◆ Your goal ◆
Copy every line that holds the string "with" from the data below.

Source texts of formatted documents:
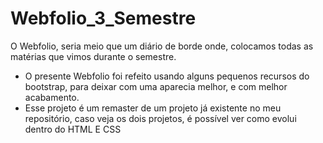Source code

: # Webfolio_3_Semestre
O Webfolio, seria meio que um diário de borde onde, colocamos todas as matérias que vimos durante o semestre.


- O presente Webfolio foi refeito usando alguns pequenos recursos do bootstrap, para deixar com uma aparecia melhor, e com melhor acabamento.
- Esse projeto é um remaster de um projeto já existente no meu repositório, caso veja os dois projetos, é possível ver como evolui dentro do HTML E CSS
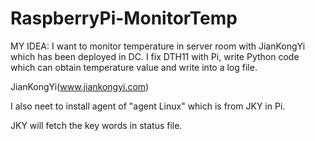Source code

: # RaspberryPi-MonitorTemp
MY IDEA:
I want to monitor temperature in server room with JianKongYi which has been deployed in DC.
I fix DTH11 with Pi, write Python code which can obtain temperature value and write into a log file.

JianKongYi(www.jiankongyi.com)

I also neet to install agent of "agent Linux" which is from JKY in Pi.

JKY will fetch the key words in status file.
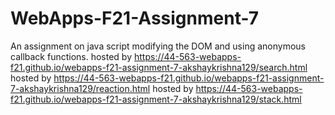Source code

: # WebApps-F21-Assignment-7
An assignment on java script modifying the DOM and using anonymous callback functions.
hosted by https://44-563-webapps-f21.github.io/webapps-f21-assignment-7-akshaykrishna129/search.html
hosted by https://44-563-webapps-f21.github.io/webapps-f21-assignment-7-akshaykrishna129/reaction.html
hosted by https://44-563-webapps-f21.github.io/webapps-f21-assignment-7-akshaykrishna129/stack.html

◆ Your solution ◆
I want to monitor temperature in server room with JianKongYi which has been deployed in DC.
I fix DTH11 with Pi, write Python code which can obtain temperature value and write into a log file.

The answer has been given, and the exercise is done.